**Assignment 1:** List every player the Big Ten awards list names as an award winner.
**Assignment 2:** In one to three sentences, explain what the Big Ten awards list indicates the Dave McClain Coach of the Year award is.
**Assignment 3:** Reproduce a section of the Big Ten awards list, beginning at the words "Big Ten Defensive Player" and stopping after the words "of the Year)".
=== Given passage ===
Big Ten Defensive Player of the Year
- LB James Laurinaitis, Ohio State

Big Ten Offensive Lineman of the Year
- C A.Q. Shipley, Penn State

Big Ten Defensive Lineman of the Year
- Mitch King, Iowa

Big Ten Freshman of the Year
- QB Terrelle Pryor, Ohio State

Dave McClain Coach of the Year (Big Ten Coach of the Year)
=== Available data ===
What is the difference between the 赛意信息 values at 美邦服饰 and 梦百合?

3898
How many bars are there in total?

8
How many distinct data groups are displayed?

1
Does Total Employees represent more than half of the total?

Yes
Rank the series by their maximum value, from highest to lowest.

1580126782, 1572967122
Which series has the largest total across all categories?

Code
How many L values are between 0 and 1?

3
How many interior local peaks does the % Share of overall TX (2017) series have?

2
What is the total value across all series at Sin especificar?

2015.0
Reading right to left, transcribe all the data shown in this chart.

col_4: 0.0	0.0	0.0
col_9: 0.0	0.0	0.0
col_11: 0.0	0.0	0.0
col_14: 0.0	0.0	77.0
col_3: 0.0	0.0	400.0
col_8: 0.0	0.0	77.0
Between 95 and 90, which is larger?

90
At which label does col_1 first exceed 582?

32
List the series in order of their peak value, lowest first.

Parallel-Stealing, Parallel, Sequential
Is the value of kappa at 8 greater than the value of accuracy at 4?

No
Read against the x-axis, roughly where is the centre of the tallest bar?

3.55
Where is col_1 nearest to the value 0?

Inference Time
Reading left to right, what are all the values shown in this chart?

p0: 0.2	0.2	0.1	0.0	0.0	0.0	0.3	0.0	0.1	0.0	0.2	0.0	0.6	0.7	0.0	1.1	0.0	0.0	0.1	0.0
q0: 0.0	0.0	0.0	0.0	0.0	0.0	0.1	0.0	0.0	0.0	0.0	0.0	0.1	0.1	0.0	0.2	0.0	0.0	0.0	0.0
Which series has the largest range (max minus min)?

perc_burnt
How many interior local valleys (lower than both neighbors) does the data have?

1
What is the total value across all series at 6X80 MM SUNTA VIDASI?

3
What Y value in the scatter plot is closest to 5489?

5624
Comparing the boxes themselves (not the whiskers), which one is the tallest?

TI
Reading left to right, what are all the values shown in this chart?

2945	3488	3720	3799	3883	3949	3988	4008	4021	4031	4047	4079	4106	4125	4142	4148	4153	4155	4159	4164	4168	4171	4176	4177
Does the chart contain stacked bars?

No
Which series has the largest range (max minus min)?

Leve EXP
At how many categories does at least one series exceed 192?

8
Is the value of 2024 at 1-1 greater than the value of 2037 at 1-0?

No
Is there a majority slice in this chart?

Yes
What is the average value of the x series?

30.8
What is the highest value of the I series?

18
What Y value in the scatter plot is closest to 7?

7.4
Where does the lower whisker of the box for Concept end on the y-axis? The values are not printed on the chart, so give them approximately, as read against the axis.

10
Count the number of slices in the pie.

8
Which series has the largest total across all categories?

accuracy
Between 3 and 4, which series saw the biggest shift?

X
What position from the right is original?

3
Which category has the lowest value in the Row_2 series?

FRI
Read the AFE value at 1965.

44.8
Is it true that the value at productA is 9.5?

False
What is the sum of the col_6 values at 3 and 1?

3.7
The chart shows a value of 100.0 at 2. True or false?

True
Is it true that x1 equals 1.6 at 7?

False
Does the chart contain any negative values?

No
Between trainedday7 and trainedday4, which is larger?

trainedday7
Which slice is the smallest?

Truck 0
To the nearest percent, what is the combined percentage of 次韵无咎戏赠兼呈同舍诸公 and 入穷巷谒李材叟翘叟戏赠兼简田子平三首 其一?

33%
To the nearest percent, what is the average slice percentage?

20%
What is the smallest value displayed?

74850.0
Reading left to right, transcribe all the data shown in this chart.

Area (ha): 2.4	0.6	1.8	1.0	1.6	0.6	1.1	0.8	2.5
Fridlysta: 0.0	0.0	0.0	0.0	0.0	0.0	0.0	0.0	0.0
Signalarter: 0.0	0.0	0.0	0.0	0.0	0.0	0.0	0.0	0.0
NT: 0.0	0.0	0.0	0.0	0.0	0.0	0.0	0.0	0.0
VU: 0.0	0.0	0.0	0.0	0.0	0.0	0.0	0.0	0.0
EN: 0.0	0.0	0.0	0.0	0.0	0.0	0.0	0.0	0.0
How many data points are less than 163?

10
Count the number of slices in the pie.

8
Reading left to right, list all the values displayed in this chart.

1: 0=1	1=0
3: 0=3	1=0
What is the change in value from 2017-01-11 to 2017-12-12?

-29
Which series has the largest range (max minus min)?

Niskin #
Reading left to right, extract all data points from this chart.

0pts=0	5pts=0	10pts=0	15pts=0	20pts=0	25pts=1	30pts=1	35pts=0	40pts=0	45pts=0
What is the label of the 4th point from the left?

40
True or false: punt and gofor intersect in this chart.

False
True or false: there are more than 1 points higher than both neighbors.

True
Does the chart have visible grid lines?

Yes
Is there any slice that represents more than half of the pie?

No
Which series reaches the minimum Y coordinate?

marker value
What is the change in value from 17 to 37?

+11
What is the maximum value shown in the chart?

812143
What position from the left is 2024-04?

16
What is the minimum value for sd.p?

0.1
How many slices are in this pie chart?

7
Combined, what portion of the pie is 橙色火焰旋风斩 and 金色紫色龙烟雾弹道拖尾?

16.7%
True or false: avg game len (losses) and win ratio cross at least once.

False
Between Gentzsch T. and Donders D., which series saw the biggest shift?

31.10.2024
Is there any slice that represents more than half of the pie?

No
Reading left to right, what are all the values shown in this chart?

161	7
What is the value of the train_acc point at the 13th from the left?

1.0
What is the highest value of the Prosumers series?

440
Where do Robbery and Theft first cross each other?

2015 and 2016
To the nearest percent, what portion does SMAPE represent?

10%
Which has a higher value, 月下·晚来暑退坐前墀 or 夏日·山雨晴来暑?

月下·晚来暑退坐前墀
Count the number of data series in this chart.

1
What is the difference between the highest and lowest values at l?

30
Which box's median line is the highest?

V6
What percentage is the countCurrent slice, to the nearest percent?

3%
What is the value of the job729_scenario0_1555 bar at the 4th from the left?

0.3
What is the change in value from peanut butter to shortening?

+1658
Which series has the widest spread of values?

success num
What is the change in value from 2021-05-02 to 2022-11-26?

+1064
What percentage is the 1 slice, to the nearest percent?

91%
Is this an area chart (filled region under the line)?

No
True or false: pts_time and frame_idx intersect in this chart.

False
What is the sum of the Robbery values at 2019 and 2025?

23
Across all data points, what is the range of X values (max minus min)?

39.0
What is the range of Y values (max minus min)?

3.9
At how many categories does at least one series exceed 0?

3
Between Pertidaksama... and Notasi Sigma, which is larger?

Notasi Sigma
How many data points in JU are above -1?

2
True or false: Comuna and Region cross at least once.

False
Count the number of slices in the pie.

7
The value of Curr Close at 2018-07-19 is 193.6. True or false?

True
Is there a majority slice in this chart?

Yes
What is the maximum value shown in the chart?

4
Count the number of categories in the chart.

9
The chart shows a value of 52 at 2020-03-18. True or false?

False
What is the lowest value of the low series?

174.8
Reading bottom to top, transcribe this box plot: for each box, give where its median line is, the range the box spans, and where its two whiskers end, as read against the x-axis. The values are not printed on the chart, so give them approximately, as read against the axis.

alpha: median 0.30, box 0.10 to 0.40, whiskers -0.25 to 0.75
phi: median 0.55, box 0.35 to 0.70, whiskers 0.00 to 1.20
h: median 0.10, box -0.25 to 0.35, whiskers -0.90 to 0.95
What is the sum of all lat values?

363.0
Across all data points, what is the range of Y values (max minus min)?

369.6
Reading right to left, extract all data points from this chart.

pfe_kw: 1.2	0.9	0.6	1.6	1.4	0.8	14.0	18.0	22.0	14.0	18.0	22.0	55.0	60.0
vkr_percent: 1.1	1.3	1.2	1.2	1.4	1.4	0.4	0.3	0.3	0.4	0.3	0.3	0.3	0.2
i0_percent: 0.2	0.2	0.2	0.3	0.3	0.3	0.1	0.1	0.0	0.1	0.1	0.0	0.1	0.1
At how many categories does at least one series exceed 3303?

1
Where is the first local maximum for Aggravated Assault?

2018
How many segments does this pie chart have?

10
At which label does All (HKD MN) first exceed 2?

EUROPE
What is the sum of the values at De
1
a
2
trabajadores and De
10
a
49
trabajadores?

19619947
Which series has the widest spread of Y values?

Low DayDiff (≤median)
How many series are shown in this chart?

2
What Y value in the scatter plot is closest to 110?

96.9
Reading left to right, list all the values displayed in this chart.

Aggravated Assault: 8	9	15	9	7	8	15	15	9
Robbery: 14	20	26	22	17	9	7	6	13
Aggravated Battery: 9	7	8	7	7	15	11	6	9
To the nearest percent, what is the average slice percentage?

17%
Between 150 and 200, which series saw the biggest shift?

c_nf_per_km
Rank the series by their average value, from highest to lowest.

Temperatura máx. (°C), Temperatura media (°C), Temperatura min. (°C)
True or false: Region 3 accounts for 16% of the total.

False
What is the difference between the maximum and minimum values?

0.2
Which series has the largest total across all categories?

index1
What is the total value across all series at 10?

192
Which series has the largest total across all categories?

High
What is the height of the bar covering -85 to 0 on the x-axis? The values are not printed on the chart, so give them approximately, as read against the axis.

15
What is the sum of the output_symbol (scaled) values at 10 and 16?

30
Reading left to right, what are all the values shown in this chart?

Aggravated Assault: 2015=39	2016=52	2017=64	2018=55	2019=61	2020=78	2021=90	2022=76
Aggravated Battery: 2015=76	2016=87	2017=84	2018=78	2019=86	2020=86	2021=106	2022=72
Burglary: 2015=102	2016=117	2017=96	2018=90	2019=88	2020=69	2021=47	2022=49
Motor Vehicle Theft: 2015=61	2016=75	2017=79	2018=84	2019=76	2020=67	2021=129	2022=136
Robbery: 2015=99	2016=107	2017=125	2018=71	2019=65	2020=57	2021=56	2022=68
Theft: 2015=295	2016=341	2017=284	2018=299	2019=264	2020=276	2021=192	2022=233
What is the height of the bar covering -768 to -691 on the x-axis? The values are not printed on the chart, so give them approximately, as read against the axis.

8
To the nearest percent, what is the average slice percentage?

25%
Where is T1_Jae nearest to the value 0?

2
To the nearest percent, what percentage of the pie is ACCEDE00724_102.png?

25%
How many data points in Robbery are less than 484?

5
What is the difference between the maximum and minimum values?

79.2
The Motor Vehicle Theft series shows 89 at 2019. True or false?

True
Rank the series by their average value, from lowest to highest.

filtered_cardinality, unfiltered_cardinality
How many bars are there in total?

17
===
**Exercise output 1:** James Laurinaitis, A.Q. Shipley, Mitch King, Terrelle Pryor

**Exercise output 2:** The parenthetical after the award's name identifies the Dave McClain Coach of the Year award as the Big Ten Coach of the Year.

**Exercise output 3:**
Big Ten Defensive Player of the Year
- LB James Laurinaitis, Ohio State

Big Ten Offensive Lineman of the Year
- C A.Q. Shipley, Penn State

Big Ten Defensive Lineman of the Year
- Mitch King, Iowa

Big Ten Freshman of the Year
- QB Terrelle Pryor, Ohio State

Dave McClain Coach of the Year (Big Ten Coach of the Year)